Funding to help prevent family violence in the Aboriginal community.

FAMILY violence remains the number one crime issue in Victoria.

PREVENTION: Minister for the Prevention of Family Violence Natalie Hutchins congratulates Gunditjamara Aboriginal Cooperative CEO Jason Kanoa on the new funding.

PREVENTION: Minister for the Prevention of Family Violence Natalie Hutchins congratulates Gunditjamara Aboriginal Cooperative CEO Jason Kanoa on the new funding.

Minister for the Prevention of Family Violence Natalie Hutchins said there were 75,000 reported incidents of family violence in the 2016/17 financial year.

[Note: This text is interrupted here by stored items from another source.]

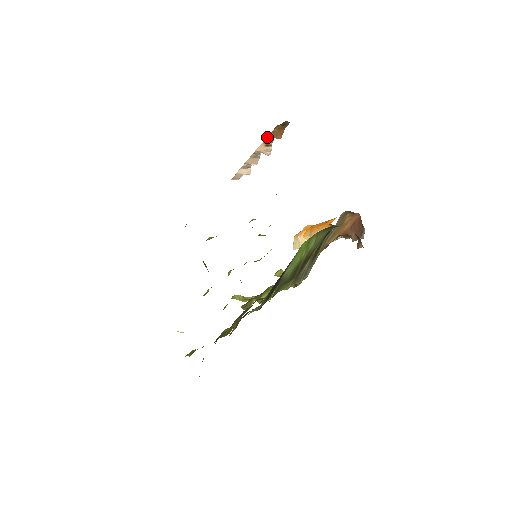
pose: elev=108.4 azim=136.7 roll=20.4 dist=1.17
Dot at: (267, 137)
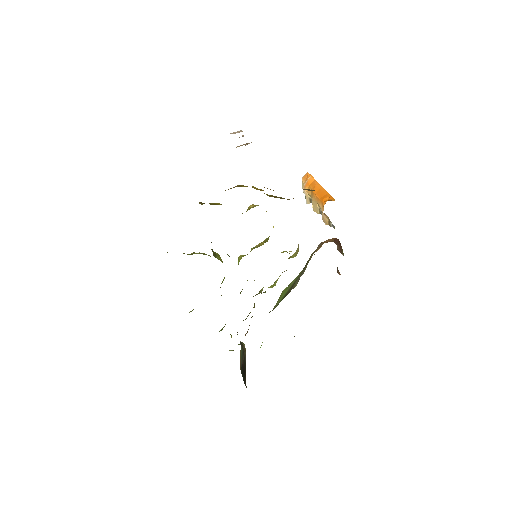
Dot at: occluded
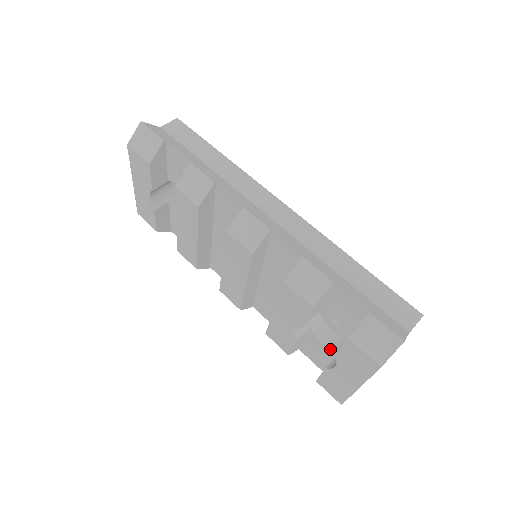
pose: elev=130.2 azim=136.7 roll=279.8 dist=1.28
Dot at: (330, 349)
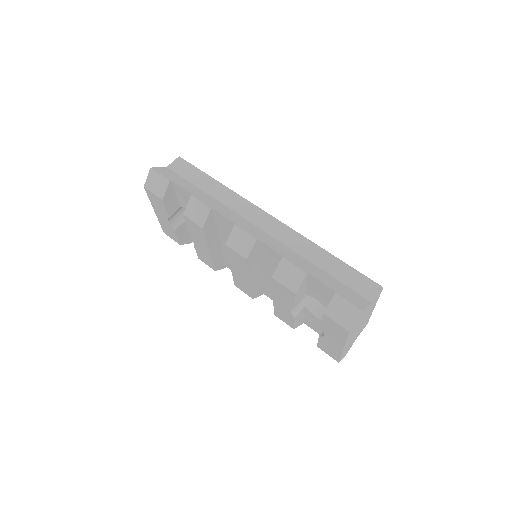
Dot at: occluded
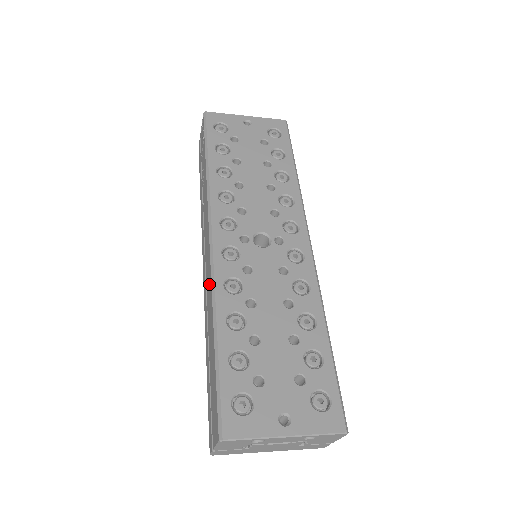
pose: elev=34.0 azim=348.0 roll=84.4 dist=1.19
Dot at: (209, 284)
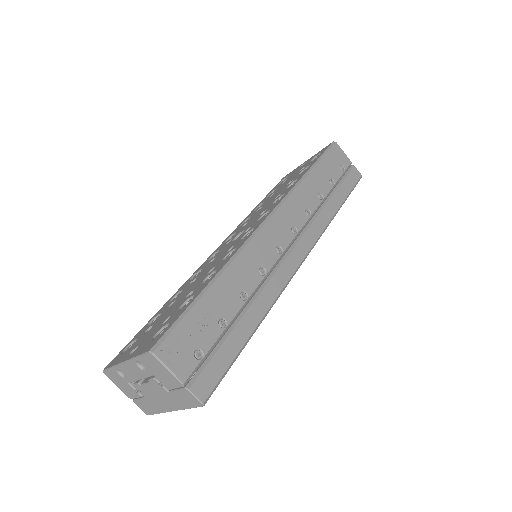
Dot at: occluded
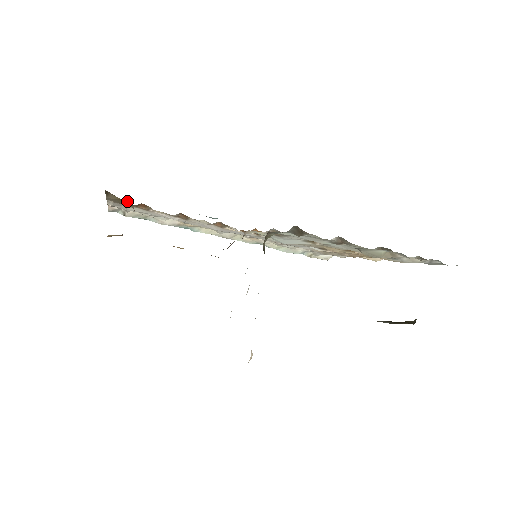
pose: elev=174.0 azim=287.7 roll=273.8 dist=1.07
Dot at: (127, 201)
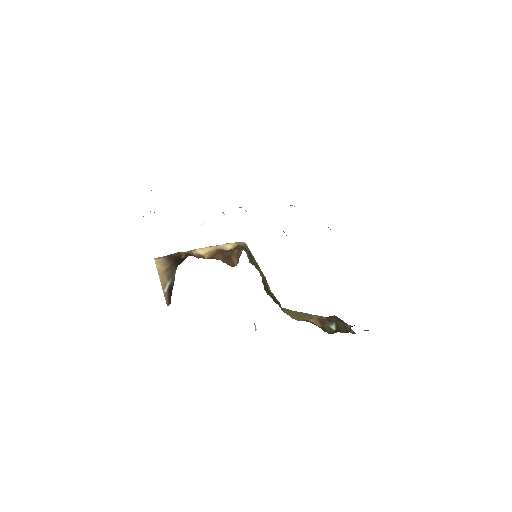
Dot at: occluded
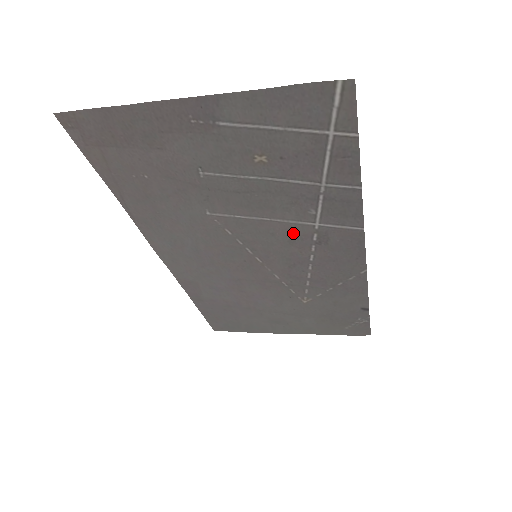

“Whilst people tend to focus on a stolen car or a broken into house ...our number one issue is family violence and that’s a big challenge for all governments and all community to start to turn that around,” she said.

Ms Hutchins announced $100,000 of funding for the Gunditjmara Aboriginal Cooperative to develop a family violence education program and resource kit.

She said when addressing family violence prevention the programs needed to be localised and be relevant to the communities they’re working in.

“The important thing is that you allow locals to have a say in the development of a program,” she said. “What we’re trying to do is to encourage a change of behaviour towards respecting women and preventing family violence.”

Coorperative CEO Jason Kanoa said the funding would ensure the cooperative had a dedicated person working on the prevention of family violence in the Aboriginal community.

“We’ve got crisis response at the moment but we do want to do more in early intervention to stop it happening,” he said. “The impacts of family violence in our communities is significant. A number of our kids in out of home care are directly related to family violence.

“We’re starting to make some tracks. There’s a number of gaps in terms of family violence response here in the south-west. That’s something that I and our staff are looking to focus on.”

Mr Kanoa said there was a fear in the Aboriginal community about talking about family violence

“We’ve come along way, but in the south-west it is still very much an insulated issue,” he said.

“We wanted to get in and have a real conversation with all members of our community. Right from our elders to our young people about respectful relationships and understanding what that is.”

Ms Hutchins also announced $40,000 for Women’s Health and Wellbeing Barwon South West to highlight the importance of bystanders calling out harmful and disrespectful attitudes which can lead to family violence.